Nasza Loteria NaM - pasek na kartach artykułów

Czy e-komiks wyprze z rynku papierowe wersje opowieści z dymkiem?

Grażyna Antoniewicz
Czy wkrótce w wersji elektronicznej pojawią się też komiksy Janusza Christy?
Czy wkrótce w wersji elektronicznej pojawią się też komiksy Janusza Christy? materiały prasowe
W internecie coraz częściej można tanio kupić e-komiks. Ostatnio za 5 zł dostaniemy 300 stron obrazkowych opowieści. Czy jednak komiks w formie elektronicznej nie spowoduje, że w formie książkowej nie kupimy go w księgarni?

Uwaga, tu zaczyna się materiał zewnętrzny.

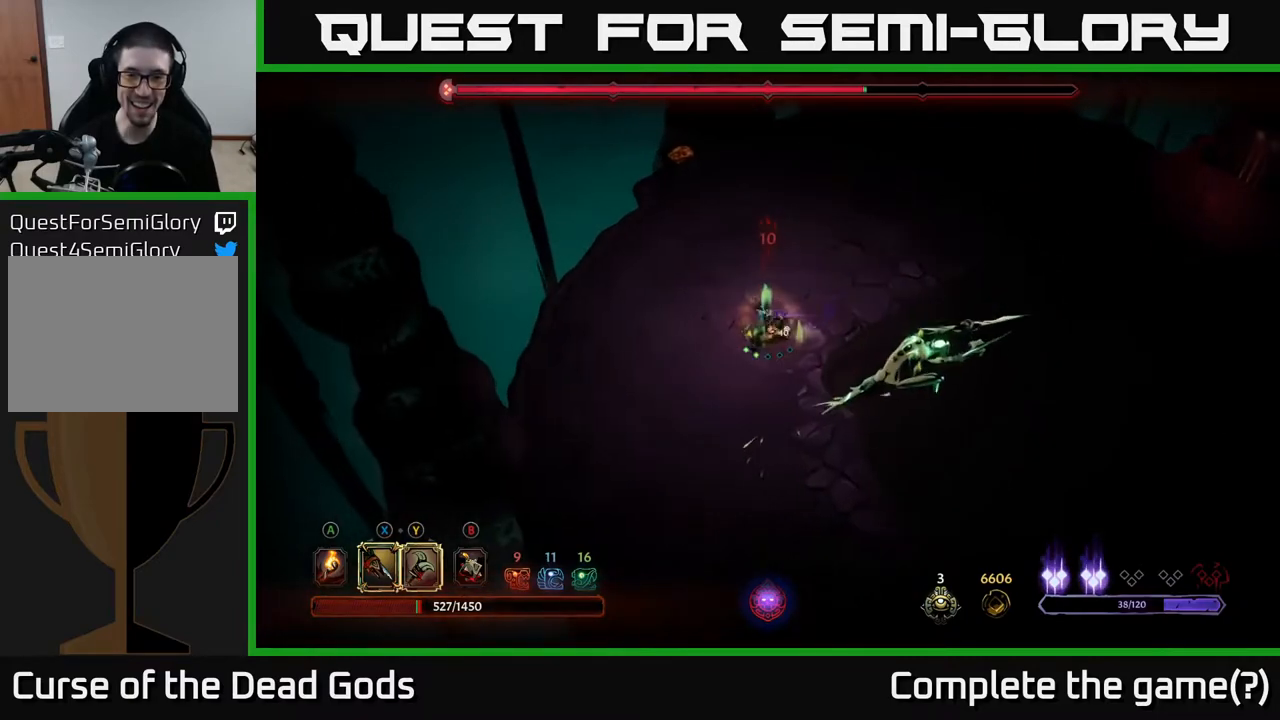
{"buttons": [], "left_stick": "left", "right_stick": "center", "events": [[217, "left_stick", "left"]]}
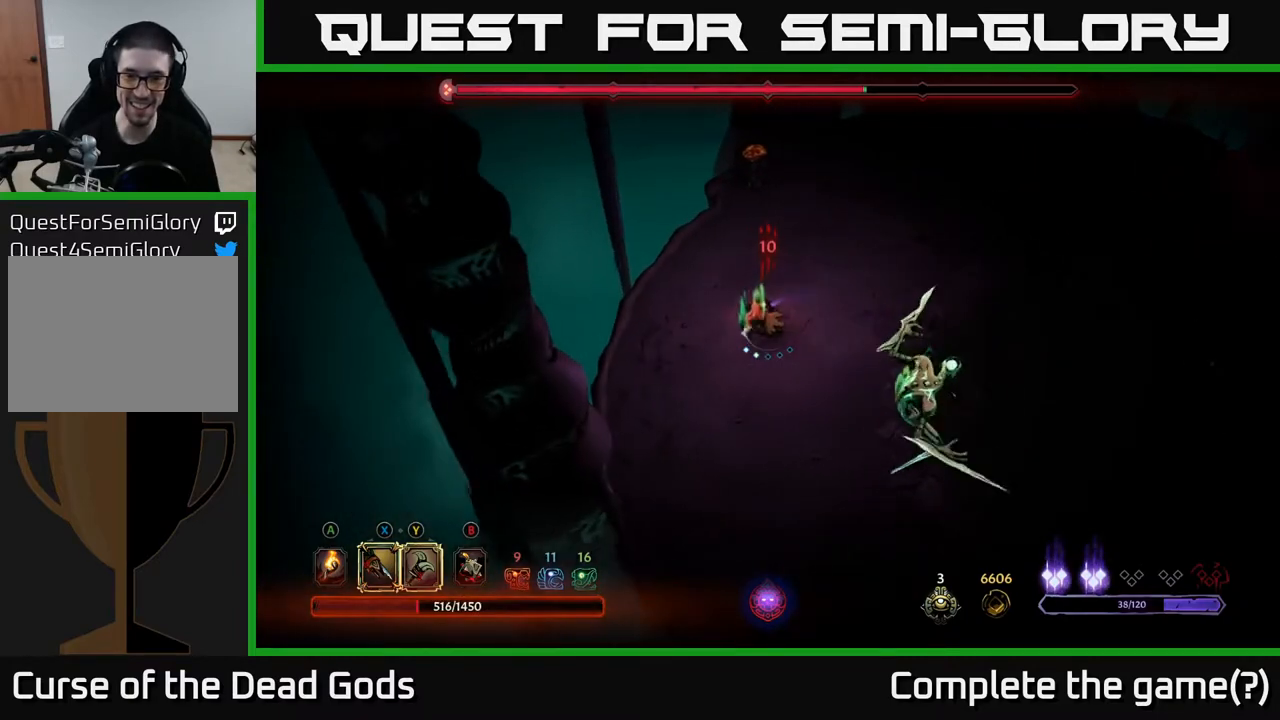
{"buttons": [], "left_stick": "down-right", "right_stick": "center", "events": [[133, "Y", "down"], [150, "left_stick", "down-right"], [500, "Y", "up"]]}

- Zapewne za jakiś czas e-komiks zajmie znaczącą część rynku wydawniczego, podobnie jak książka elektroniczna - mówi Tomasz Kołodziejczak pisarz science fiction, ale też wydawca komiksów z Egmont Polska. - Jednak w moim przekonaniu nie jest to żaden problem. Ponieważ tak naprawdę istotne jest to, żeby czytelnik mógł po prostu kupić interesujący komiks czy książkę.

Odjedzie jak dorożka?

- Nie ma żadnego znaczenia czy na papierze, czy w e-wersji. Choć zapewne wersja papierowa stanie się mniej dostępna i droższa, a być może nawet zniknie częściowo z rynku, ale to naturalny proces cywilizacyjny. Tak jak po wynalezieniu samochodu zniknęły dorożki. To już się dzieje - dodaje wydawca. - E-komiks jest dostępny na wielu platformach. Jeśli chodzi o cenę, to wszystko zależy od tego, czy mówimy o elektronicznych reprintach starych wydań papierowych, czy o nowej produkcji.

Gigantyczne archiwum
Wydawcy amerykańscy lub francuscy mają w swoich archiwach gigantyczne katalogi, setki tysięcy stron komiksów już kiedyś wydanych w wersji papierowej, a niedostępnych na rynku. - Do niedawna wznawiali ten materiał w postaci różnego rodzaju tanich papierowych wydań zbiorczych (np. seria Showcase wydawnictwa DC, czy Omnibus wydawnictwa Dark Horse). Fan komiksu może dzięki temu tanio kupić setki stron opowieści o Supermanie, Batmanie, Star Wars sprzed wielu lat. Jest to jakaś forma recyclingu materiału - dodaje Tomasz Kołodziejczak - ale nowe komiksy wydawane przez DC kosztują nadal 20, 25 dolarów (za 150 stron). Zapewne stare komiksy będzie można w miarę tanio kupić i w e-wersji. Jednak nowy materiał nie stanie się znacząco tańszy. Trzeba będzie zapłacić podobne pieniądze jak za wersję papierową, ponieważ stworzenie komiksu elektronicznego także kosztuje.
- Rozmawiamy oczywiście o legalnie działającym biznesie wydawniczym. Niestety, sieć pełna jest pirackich wersji komiksów, jakichś skanów, ale to oczywiście jest zwykła kradzież - ubolewa Tomasz Kołodziejczak.

300 stron za 5 zł
Sprzedaż komiksu w formie elektronicznej to w Polsce pionierskie działanie. Interesująca jest antologia Komiks Forum, którą Witold Idczak oferuje nie tylko jako wersję papierową, ale również rozszerzoną wersję elektroniczną. Za 5 zł otrzymujemy 300-stronicowy komiks (format PDF). Są w tej antologii uznane już nazwiska, ale i mniej znani autorzy. Ciekawy eksperyment. Dystrybucja wersji elektronicznej Komiks Forum 2010 na: www.komiksforum.republika.pl. Cena 5 zł.
A co o komiksie w wersji elektronicznej sądzą twórcy?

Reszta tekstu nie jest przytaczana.